Input records

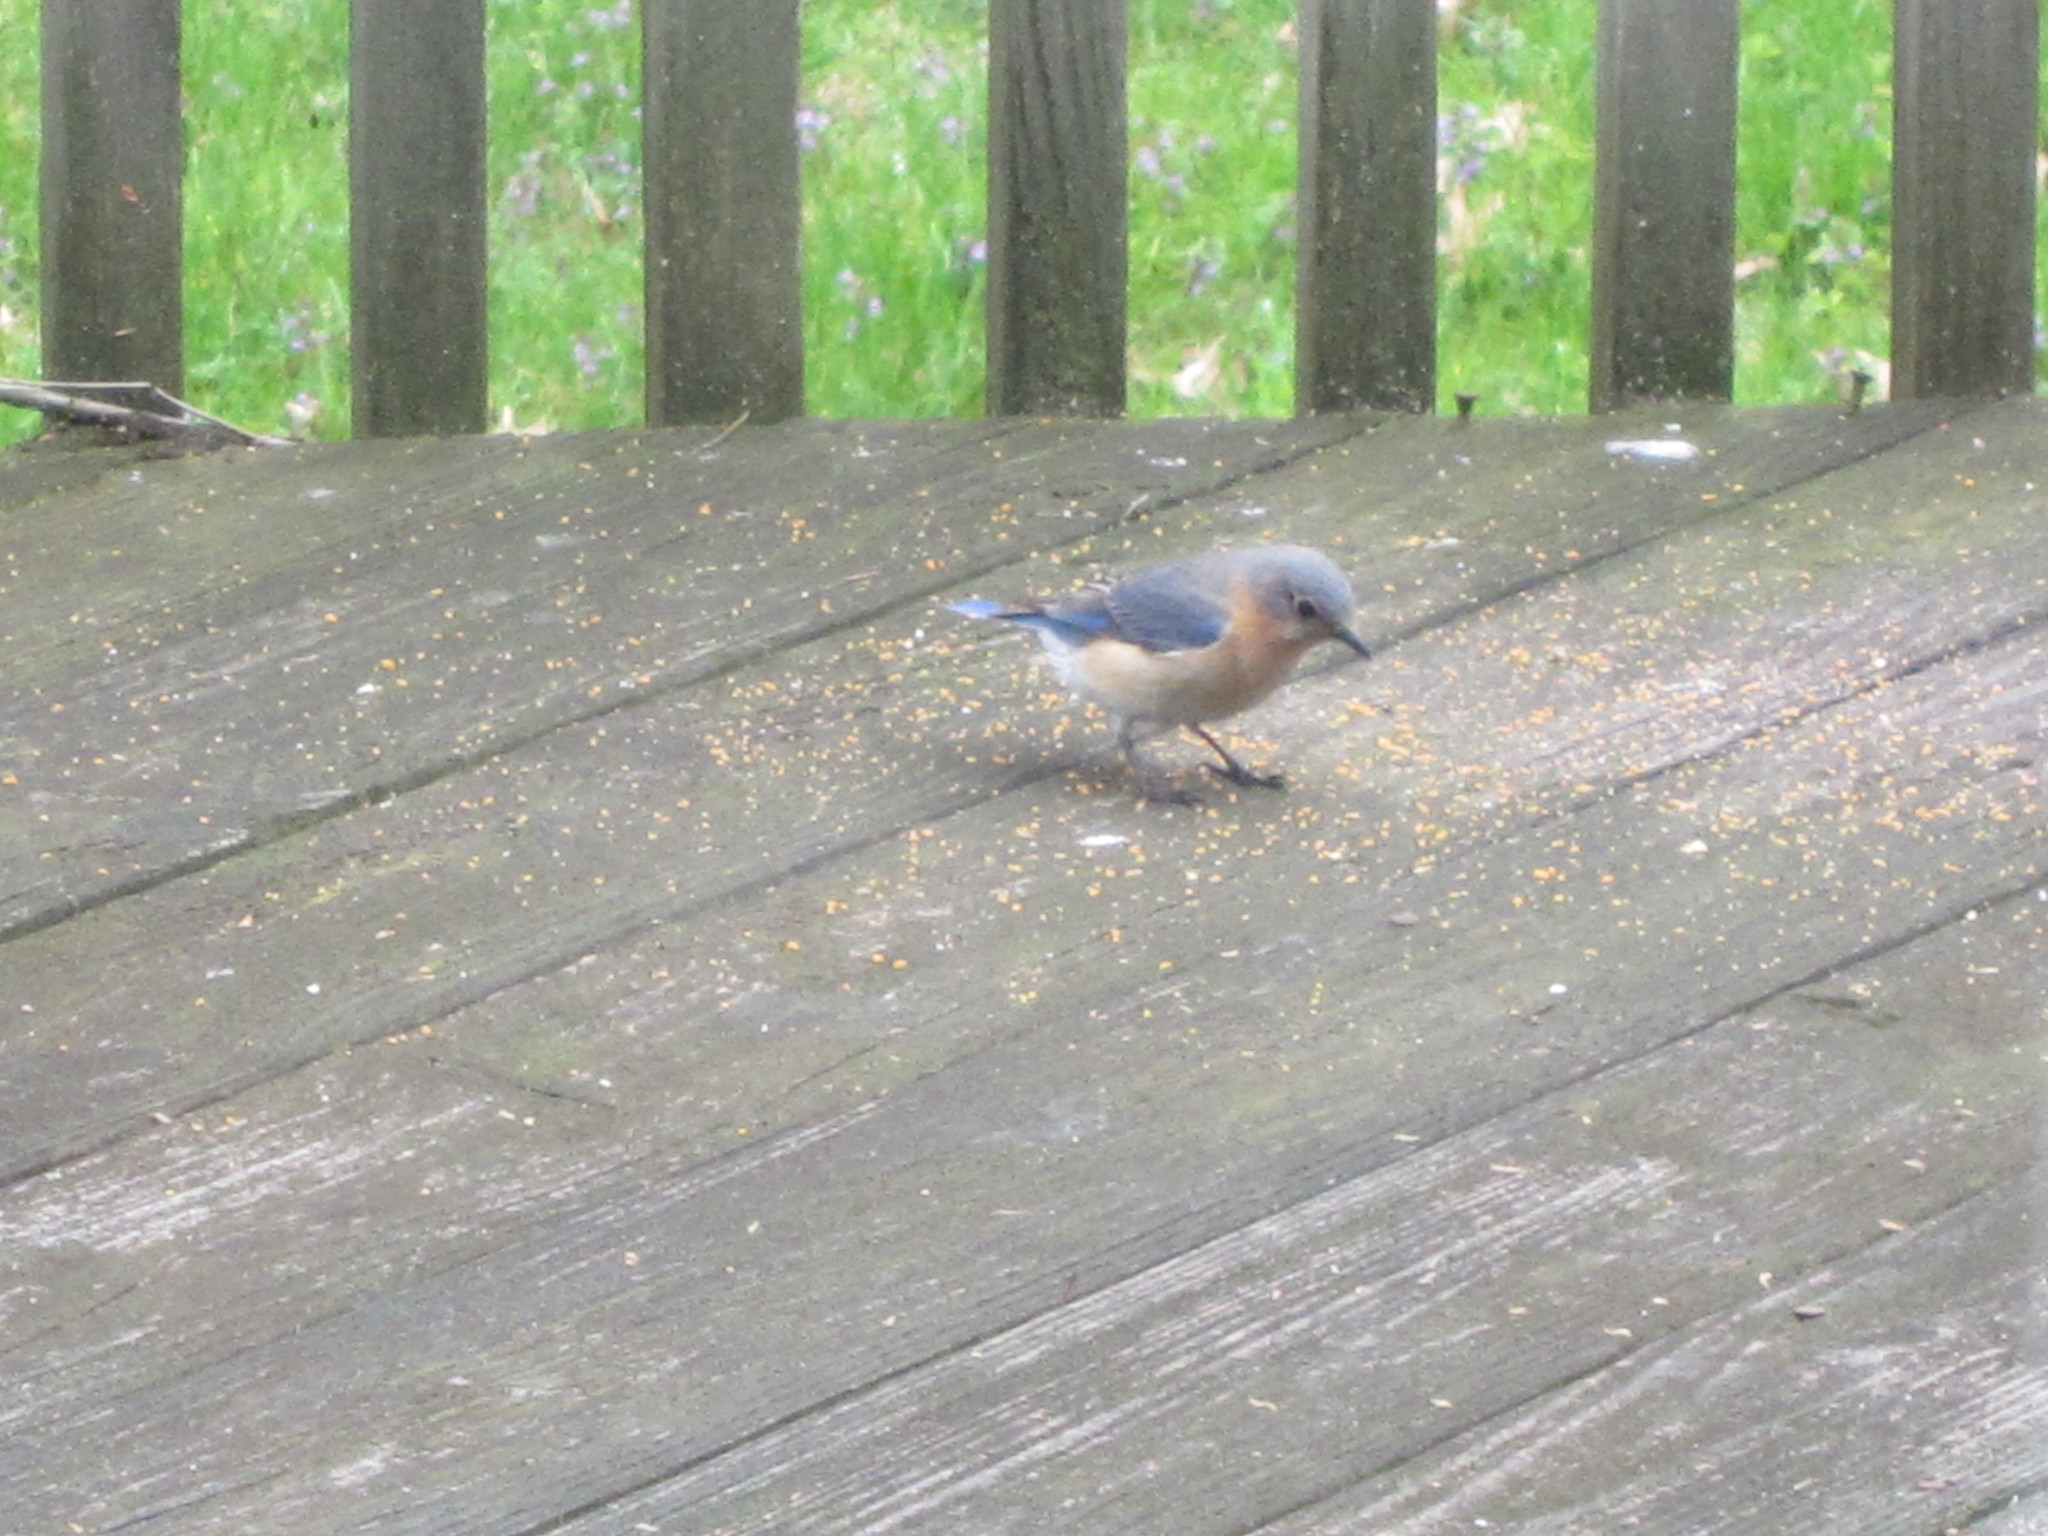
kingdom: Animalia
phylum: Chordata
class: Aves
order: Passeriformes
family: Turdidae
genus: Sialia
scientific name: Sialia sialis
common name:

What to work on
Reproduce every line of the entries above without any changes, but omit the pictures.

Task result
kingdom: Animalia
phylum: Chordata
class: Aves
order: Passeriformes
family: Turdidae
genus: Sialia
scientific name: Sialia sialis
common name:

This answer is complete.